The informal coalition of women’s groups solidified into the National Coalition for Women and Girls in Education. They helped Rep. Patsy Mink draft, pass, and promote the Women’s Educational Equity Act (WEEA) to fund projects to implement Title IX in elementary and secondary schools. They got Sen. Walter Mondale to do the same on the Senate side. Fraser helmed WEAL but also devoted her prodigious energy to many political campaigns and projects.

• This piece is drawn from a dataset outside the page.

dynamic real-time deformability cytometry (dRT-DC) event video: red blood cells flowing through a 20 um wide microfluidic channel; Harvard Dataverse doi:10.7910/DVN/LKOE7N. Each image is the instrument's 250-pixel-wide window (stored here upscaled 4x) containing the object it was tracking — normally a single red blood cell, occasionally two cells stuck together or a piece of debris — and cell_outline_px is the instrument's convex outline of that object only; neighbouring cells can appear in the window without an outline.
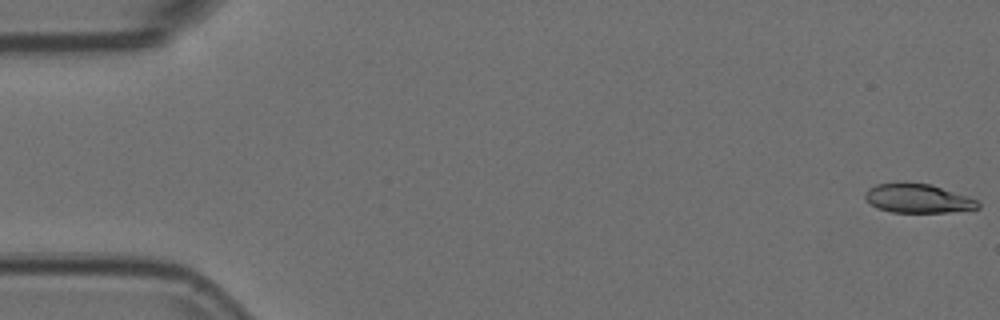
{"species": "Egyptian fruit bat (a non-hibernating species)", "species_latin": "Rousettus aegyptiacus", "temperature_condition": "room temperature", "stored_images_in_passage": 54, "camera_frame_rate_fps": 3000, "um_per_image_px": 0.085, "animal": {"sex": "female"}, "frame": {"image": 1, "passage_image": 1, "time_ms": 0.0, "image_size_px": [1000, 320], "cell_outline_px": [[980, 208], [948, 212], [892, 212], [880, 208], [864, 200], [864, 192], [868, 188], [876, 184], [904, 180], [932, 184], [968, 196], [976, 200], [980, 204]], "centroid_in_image_um": [77.98, 16.82], "position_along_channel_um": 7.0, "area_um2": 19.54}}
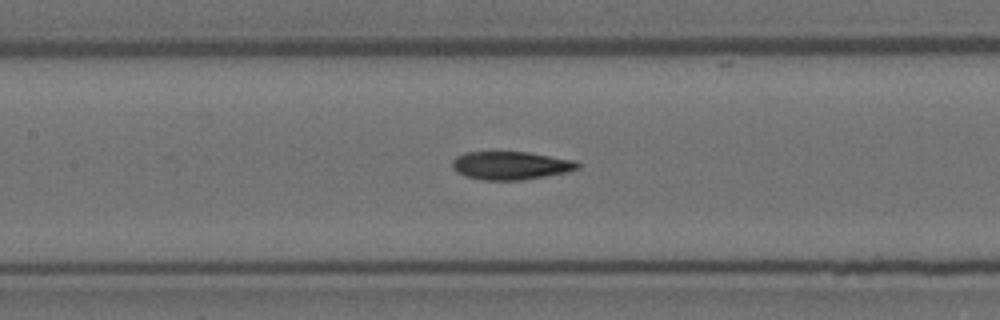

When Carter and Mondale were elected to the White House in 1977, they appointed Arvonne Fraser coordinator of the Office of Women in Development for the U.S. Agency for International Development. She turned her passions to international girls’ and women’s rights. Fraser agreed to a “going away” party in D.C. only on the condition that it be a benefit party. She devoted herself to girls’ and women’s issues both internationally and locally in numerous capacities even after the Reagan Administration swept through Washington and sent her back to Minnesota.

Feminism and the laws and policies that Fraser helped install changed U.S. society dramatically over the decades. She took hope from the changes and chafed at how much sexism still lingers. “As with any revolution, what follows is the hard part — changing the culture,” she said at her 90th birthday celebration in 2015.

Arvonne and Don Fraser in 2017 (photo by AFSCME Council 5)

“I would like to think that while the twentieth-century was about securing rights, the twenty-first century will be one in which we emphasize responsibility,” Fraser wrote in her memoir. Her old friend Garrison Keillor, who went on to radio fame as the host of Prairie Home Companion, jokingly called her Sister Arvonne of Our Lady of Perpetual Responsibility Church and wrote the introduction to her 2007 memoir.

Responsibility caught up with Keillor in late 2017 when Minnesota Public Radio fired him for sexual harassment based on complaints stretching back at least two decades. The feminist movement and its tools — including Title IX — plus movements against sexual violence led largely by women of color over the decades have empowered women today to challenge sexual harassment more than ever before.

It may not be exactly what Fraser envisioned on her journey, but she helped open this door and many others.

Update Aug. 24, 2018: Fraser’s family will hold a public memorial for her on Aug. 30 from 5:30-8:30 p.m. at Nicollet Island Pavilion, 40 Power St., Minneapolis, Minn. True to Arvonne’s spirit, they say in the memorial announcement, “If you want to honor Arvonne, please don’t send flowers or cards. Instead, go out and organize for a cause, donate to and volunteer for candidates, read the news and talk to your family, friends, neighbors and elected officials about important issues.”

  2Comments

  1. Newman Meg   •  

    Great tribute to AF. Thank you Sherry.

  2. Kay   •  

    What a privilege to have met Arvonne Fraser when I worked with Bernice Sandler and the PSEW team in D.C. Such articulate, dynamic women. Thank you, Sherry, for this fine tribute.